NBC is coming to China to cover the Olympics, but NBC is also coming to China to tell us about China. For instance every evening we see Bob Costas sitting in front of the Forbidden City with a huge picture of Mao looming over his shoulder.
BROOKE GLADSTONE:
[LAUGHS]
PAUL FAHRI:
Well, who is that guy? And maybe Bob, you want to tell us a bit about Mao?
BROOKE GLADSTONE:
I can't argue with that. Paul, thank you very much.
PAUL FAHRI:
Thank you, Brooke.
BROOKE GLADSTONE:
Paul Fahri is a staff writer for The Washington Post.

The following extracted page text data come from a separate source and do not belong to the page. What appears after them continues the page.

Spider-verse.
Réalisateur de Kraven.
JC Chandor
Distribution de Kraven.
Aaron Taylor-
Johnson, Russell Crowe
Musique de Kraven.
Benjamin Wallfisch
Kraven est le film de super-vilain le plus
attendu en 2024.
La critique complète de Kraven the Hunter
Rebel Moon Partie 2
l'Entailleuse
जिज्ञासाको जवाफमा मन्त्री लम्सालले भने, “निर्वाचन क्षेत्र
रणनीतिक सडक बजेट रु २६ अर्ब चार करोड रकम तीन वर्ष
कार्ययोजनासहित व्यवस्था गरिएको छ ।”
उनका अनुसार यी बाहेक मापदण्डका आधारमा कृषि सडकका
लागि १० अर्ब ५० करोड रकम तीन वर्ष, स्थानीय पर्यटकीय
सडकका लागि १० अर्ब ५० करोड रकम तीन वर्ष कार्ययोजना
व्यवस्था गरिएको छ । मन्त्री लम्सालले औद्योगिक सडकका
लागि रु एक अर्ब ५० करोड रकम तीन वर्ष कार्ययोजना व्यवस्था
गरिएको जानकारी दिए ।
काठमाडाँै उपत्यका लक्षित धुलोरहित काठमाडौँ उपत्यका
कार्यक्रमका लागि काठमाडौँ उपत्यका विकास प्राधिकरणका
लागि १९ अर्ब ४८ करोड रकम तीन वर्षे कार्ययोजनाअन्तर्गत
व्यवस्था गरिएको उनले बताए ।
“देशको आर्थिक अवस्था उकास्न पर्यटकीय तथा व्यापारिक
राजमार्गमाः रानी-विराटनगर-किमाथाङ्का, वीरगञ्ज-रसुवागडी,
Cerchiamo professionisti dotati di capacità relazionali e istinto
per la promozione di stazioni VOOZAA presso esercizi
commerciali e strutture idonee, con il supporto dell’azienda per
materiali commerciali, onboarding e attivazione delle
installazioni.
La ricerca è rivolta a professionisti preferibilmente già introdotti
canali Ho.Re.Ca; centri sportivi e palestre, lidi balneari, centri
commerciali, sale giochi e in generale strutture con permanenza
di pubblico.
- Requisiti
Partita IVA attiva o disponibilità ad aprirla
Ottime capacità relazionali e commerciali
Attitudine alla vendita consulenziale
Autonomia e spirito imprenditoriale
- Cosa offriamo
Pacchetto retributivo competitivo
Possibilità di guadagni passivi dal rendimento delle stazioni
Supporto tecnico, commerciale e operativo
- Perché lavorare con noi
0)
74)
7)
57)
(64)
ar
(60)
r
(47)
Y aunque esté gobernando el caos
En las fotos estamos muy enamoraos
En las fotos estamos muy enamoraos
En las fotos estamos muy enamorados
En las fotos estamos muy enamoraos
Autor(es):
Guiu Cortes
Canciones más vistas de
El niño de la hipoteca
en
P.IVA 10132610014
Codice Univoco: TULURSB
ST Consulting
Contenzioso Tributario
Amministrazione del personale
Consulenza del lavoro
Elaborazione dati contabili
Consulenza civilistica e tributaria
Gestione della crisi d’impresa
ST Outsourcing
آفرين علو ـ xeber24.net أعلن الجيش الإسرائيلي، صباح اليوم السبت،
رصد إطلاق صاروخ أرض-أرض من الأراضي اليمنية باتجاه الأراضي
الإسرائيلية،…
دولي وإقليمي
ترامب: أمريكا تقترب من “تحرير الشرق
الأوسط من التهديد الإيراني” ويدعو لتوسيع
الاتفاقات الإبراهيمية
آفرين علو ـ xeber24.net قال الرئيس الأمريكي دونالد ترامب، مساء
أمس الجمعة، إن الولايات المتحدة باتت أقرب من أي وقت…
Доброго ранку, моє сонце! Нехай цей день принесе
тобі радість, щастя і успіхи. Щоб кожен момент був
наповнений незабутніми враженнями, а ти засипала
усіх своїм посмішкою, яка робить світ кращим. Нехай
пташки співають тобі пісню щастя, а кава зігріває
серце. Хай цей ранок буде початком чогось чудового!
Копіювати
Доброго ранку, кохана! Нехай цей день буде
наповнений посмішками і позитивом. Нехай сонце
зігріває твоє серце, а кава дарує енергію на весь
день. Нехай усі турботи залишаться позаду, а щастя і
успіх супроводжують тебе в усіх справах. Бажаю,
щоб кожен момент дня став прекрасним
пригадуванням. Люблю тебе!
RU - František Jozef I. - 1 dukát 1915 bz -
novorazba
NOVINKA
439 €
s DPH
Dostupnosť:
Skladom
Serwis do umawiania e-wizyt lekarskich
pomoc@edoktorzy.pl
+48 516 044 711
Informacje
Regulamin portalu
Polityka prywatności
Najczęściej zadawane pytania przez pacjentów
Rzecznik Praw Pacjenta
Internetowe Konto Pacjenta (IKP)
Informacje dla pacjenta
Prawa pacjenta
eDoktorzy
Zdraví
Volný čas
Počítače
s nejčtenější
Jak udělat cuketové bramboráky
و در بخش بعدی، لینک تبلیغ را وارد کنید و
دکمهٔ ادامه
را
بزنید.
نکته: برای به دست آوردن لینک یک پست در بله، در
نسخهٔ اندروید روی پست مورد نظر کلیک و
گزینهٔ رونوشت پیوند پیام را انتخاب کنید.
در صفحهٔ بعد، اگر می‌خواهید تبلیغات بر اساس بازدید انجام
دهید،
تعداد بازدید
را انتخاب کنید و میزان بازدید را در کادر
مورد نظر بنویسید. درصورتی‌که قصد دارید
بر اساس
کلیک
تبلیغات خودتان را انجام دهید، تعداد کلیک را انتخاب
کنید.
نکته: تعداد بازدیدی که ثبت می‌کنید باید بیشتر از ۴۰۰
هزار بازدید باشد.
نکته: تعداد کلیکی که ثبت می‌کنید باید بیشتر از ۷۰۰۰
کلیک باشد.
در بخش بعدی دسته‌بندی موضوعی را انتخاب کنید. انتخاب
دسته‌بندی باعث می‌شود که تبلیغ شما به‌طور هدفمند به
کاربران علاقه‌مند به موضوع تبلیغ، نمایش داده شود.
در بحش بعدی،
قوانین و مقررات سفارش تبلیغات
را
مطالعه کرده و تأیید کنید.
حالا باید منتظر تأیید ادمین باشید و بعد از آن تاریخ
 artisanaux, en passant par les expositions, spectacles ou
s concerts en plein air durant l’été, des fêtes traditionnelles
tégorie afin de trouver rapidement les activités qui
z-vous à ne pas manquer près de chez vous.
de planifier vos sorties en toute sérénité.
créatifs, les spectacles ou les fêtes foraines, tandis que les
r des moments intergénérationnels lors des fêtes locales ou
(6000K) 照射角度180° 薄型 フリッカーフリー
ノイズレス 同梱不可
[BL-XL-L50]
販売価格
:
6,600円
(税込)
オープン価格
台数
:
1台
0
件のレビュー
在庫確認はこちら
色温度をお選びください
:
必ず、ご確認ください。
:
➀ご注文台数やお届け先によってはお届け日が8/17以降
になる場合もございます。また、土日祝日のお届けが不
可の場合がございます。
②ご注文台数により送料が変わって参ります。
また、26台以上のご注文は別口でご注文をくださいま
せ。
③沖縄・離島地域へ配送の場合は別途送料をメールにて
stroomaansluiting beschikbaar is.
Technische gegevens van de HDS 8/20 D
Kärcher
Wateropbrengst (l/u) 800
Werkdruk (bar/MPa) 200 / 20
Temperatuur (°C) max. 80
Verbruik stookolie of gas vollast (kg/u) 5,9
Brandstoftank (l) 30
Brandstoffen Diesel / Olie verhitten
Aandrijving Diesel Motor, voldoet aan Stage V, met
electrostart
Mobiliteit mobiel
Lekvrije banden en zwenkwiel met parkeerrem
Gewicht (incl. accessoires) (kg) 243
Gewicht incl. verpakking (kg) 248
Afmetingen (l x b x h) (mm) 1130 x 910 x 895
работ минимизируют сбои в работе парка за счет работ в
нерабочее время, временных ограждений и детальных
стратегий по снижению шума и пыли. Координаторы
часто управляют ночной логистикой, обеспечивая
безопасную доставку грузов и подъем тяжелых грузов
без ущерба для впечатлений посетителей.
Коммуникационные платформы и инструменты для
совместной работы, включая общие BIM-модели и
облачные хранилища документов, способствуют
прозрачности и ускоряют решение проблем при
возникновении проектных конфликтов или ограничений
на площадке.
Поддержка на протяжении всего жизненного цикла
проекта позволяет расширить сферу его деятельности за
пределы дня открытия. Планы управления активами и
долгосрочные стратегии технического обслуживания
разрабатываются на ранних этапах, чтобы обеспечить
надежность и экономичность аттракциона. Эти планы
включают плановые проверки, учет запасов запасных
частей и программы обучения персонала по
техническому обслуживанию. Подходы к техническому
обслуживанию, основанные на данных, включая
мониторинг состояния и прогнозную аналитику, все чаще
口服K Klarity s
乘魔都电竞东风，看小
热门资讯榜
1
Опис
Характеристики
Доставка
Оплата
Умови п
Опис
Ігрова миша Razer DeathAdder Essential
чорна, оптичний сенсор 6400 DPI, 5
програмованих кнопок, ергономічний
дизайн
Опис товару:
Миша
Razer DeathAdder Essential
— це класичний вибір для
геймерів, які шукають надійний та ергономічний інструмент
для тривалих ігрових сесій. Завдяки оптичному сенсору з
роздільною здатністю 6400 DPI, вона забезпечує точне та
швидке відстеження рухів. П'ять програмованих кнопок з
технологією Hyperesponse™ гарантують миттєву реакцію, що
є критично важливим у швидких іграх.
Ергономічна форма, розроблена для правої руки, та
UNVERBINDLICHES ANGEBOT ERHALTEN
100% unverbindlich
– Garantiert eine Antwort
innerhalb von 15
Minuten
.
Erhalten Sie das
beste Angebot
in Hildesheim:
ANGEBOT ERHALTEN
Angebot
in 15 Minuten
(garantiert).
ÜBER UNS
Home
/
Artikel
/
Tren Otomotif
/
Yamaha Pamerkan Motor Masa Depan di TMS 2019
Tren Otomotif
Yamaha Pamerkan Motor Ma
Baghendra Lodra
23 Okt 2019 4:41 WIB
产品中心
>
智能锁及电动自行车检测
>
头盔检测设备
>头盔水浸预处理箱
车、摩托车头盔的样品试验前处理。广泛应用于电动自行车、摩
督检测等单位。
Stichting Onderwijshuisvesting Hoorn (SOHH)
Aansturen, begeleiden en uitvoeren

He's been writing about the Olympics at the Playback blog on washingtonpost.com.
[MUSIC UP AND UNDER]
MAN:
As we review a nation growing at an astronomical rate, I'm appropriately assisted by one of the world's tallest men, Mao Tse-Tung and his lovely wife.
[CLIP] [CHINESE]
Ni hao, Mr. Bao
[ANOTHER MAN ANSWERS IN CHINESE]
All right, let's start with the Great Wall of China.